───── FRAGMENTO PARA LEER ─────

# Amplificador Continental CA 1060



## lutiky (Ene 10, 2010)

hola amigos foristas me regalaron este amplificador que le falta le etapa amplificadora mi problema es que amplificador puedo llegar a poner ya que el tema mucho no lo conozco tiene dos trafo el negro al medirlo me da 34v (+17 -17) y el pequeño es de 12 creo que ese es para alimentar la etapa ecualizadora  he visto varios amplificadores y he buscado el diagrama (el cual no encuentro) si me pueden orientar un poco se los  mucho les dejo unas fotos y algo mas detallado que encontre en mercado libre gracias.
P.D: si las fotos no son buenas les pido disculpas es que preste la camara .
_Buscar en Mercadolibre: MLA-68769023-amplificador-continental-ca-1060-phono-2-salidas-a-b-_JM_


----------



## Dr. Zoidberg (Ene 10, 2010)

No dice nada de cuanta potencia entrega ese amplificador, pero a juzgar por la fuente, no debe ser mucha (40+40 watts a lo sumo).
Si no querés complicarte la vida, armá dos amplificadores con el TDA2040 o 2050 en puente, que vas a conseguir esa potencia (40W por cada uno), y no tiene ajustes ni nada...lo ponés y anda.
Hay un post de mnicolau donde tenés el PCB listo para montarlo en puente, así que ni eso debés pensar.

Saludos!


----------



## lutiky (Ene 10, 2010)

ezavalla gracias por la respuesta estuve averiguando por toda la internet y no encontre nada sobre este amplificador potencia ni nada voy a seguir tu conse jo y armarlo yo mismo. otra cosa yo no tenia idea de los amplificadores pero leyendo en el foro y buscando en el buscador (esto para fogonazo) estoy aprendiendo mucho desde ya muchas gracias


----------



## Dr. Zoidberg (Ene 10, 2010)

OK. De nada. Y antes que me olvide, con el trafo que tenés (17+17V) usá el TDA2050, no el otro por que lo vas a quemar.


----------



## lutiky (Ene 10, 2010)

gracias ezavalla ya estube mirando el proyecvto de mnicolau y esta muy bueno ya me pongo a armarlo y lo pongo en el teme de mnicolau para mostrarlo muichas gracias


----------



## lutiky (Ene 15, 2010)

─────

**INSTRUCCIONES**
1/ Indica si cada afirmación concuerda con el hilo y cita textualmente las palabras que lo deciden: (a) el transformador negro da 34 V al medirlo; (b) Dr. Zoidberg aconseja usar el TDA2040 con el transformador de 17+17 V; (c) lutiky encontró el diagrama del amplificador.
2/ Sigue escribiendo el hilo sobre el amplificador Continental CA 1060 a partir del punto en que termina.
Los registros no tienen relación con el hilo.

───── REGISTROS PROPORCIONADOS ─────

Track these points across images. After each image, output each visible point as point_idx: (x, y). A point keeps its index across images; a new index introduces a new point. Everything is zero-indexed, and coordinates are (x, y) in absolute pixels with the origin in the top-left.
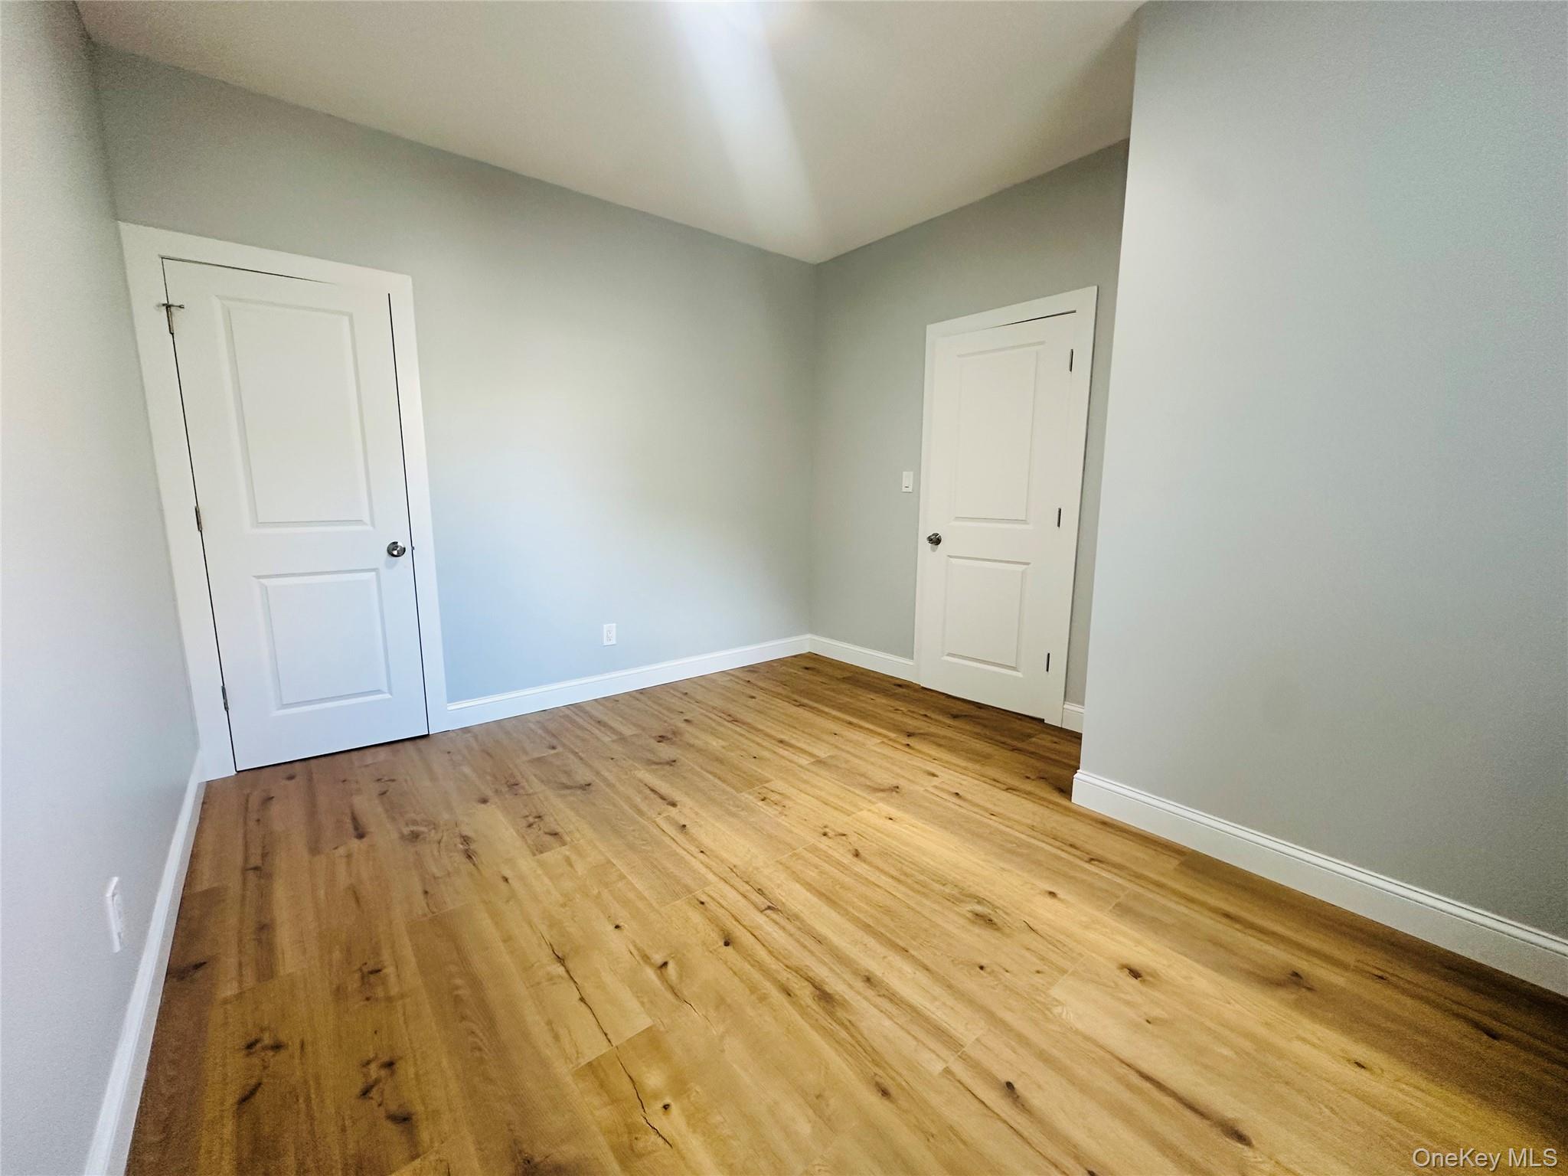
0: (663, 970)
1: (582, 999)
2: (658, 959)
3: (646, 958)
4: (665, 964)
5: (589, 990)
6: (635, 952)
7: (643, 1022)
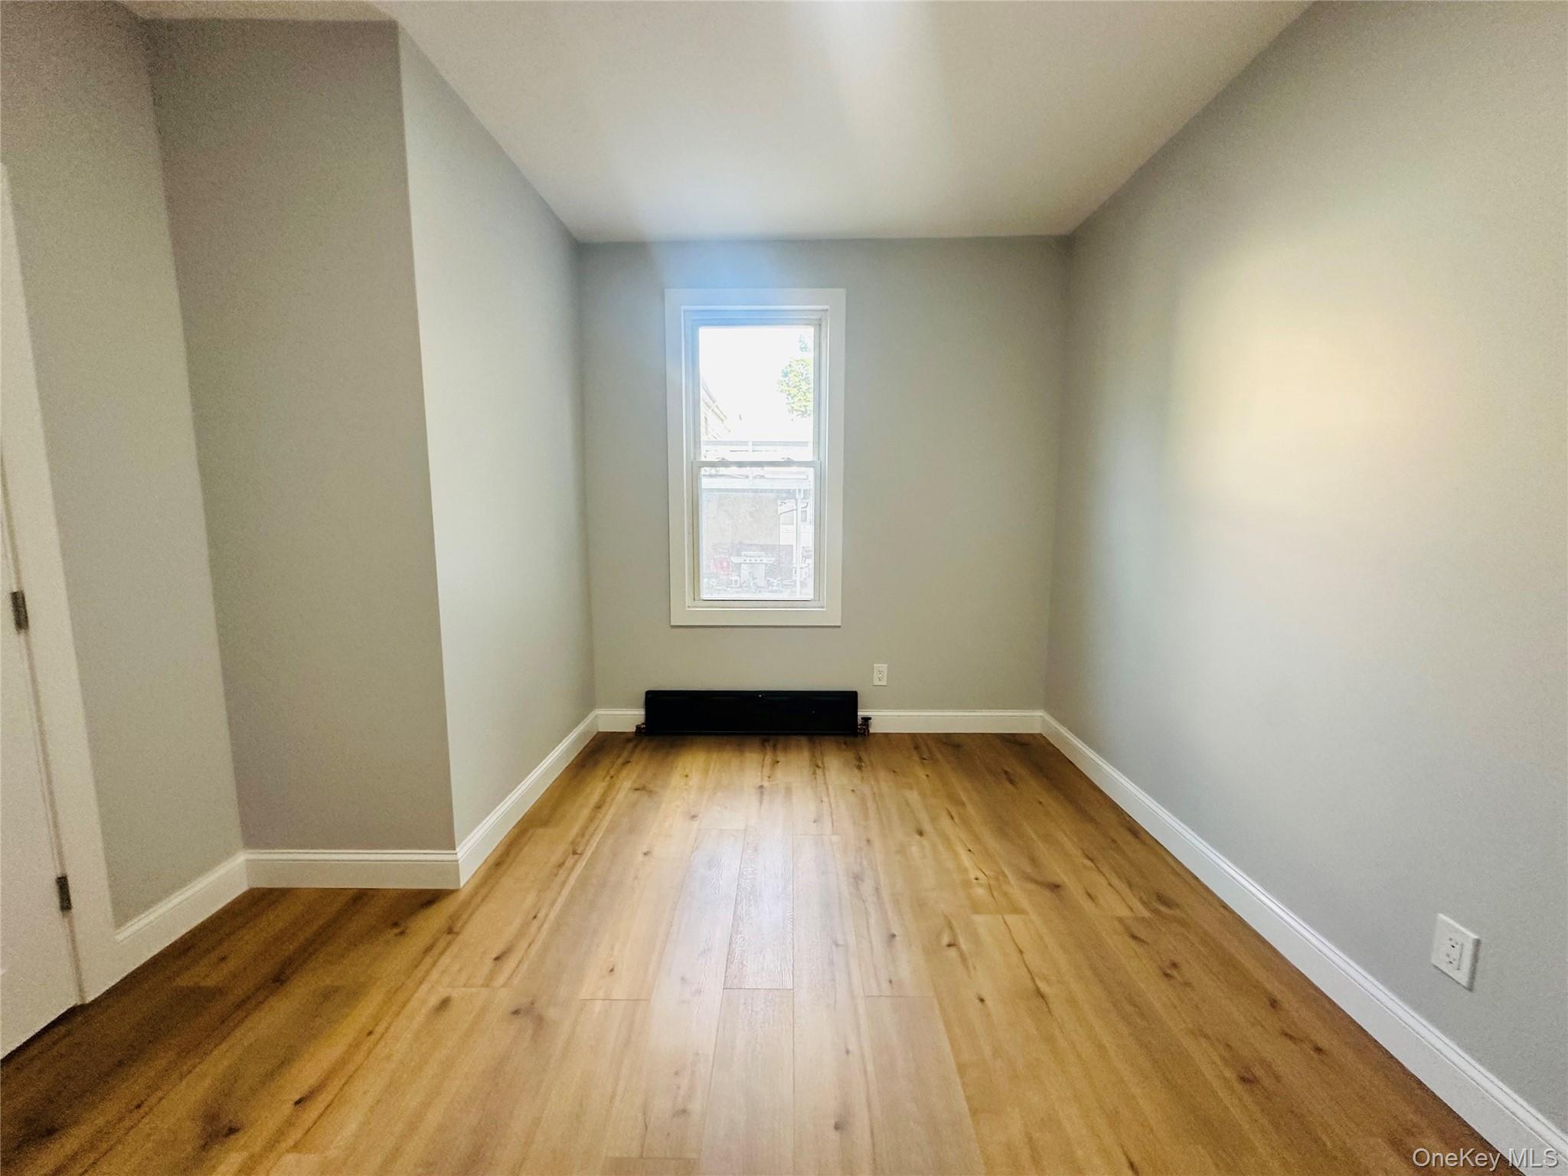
0: (952, 943)
1: (1021, 952)
2: (953, 953)
3: (963, 959)
4: (949, 945)
5: (1015, 958)
6: (971, 968)
7: (979, 919)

─────

**RESPUESTAS ESCRITAS**
1/
(a) Sí: «el negro al medirlo me da 34v (+17 -17)».
(b) No: «usá el TDA2050, no el otro por que lo vas a quemar».
(c) No: «he buscado el diagrama (el cual no encuentro)».

2/
hola ezavalla estuve mirando lo de mnicolau y esta muy bueno te queria preguntar a vos y a los del foro sobre la fuente que tiene este amplificador la fuente estaba dividida en dos una parte que entraba los 17v y lo rectificaba aunos -24+24v eso por un lado lo cual me sirve pára el amplificador con los tda 2050, y por el otro otro trafo de 12+12 300ma lo cual en la salida me daba unos 32v que iba directo al preamplificador, mi pregunta era si esto es posible o estoy midiendo algo mal, si es asi me gustaria saber como es te dejo unas fotos de la fuente espero que se vea gracias. si es como espero luego te hago otra consulta desde ya muchas gracias.


----------



## Dr. Zoidberg (Ene 15, 2010)

La que te dá 24+24 en DC es la que vas a usar para el ampli econ los TDA2050 en puente. La de 12+12 en AC te va a dar 16+16V DC y esa es la que hay que utilizar para el pre, asumiendo que esté rectificando con doble polaridad, por que vos me decís que solo te da 32V y no +/-16V, así que es probable que hayan usado los extremos del trafo chiquito ese para obtener 24V AC, que rectificados te dan cerca de los 32V que vos has medido.
Las fotos de la fuente son muy pequeñas, y además no se de cual fuente son, si de la de +/-24 o la de 32, o de las dos.
Otras cosas:
1- Si el pre anda bien, conservalo y no toqués nada relacionado con él. Solo concentrate en cambiar los amplificadores.
2- Si el pre no anda, ahí vamos a tener lío, por que vamos a tener que buscar uno que ande bien para cambiarlo, y hay que ver cuales son los controles que tiene el original para conservar los mismos.

Saludos!


----------



## lutiky (Ene 15, 2010)

hola ezavalla te dejo una imagen creo que un poco mejor la etapa amplificadora nunca estuvo cuando me regalaron el equipo y calculo que el pre funciona bien ojola que este bien porque maneja volumen-balance-agudos-graves-estereo/mono-filtros(agudos-graves) ademas tiene el equipo una selectora radio-fono-aux espero que la imagen te sirva para orientarme.gr4acias por contestar tan rapido.


----------



## Dr. Zoidberg (Ene 16, 2010)

Parece que puede andar sin problemas...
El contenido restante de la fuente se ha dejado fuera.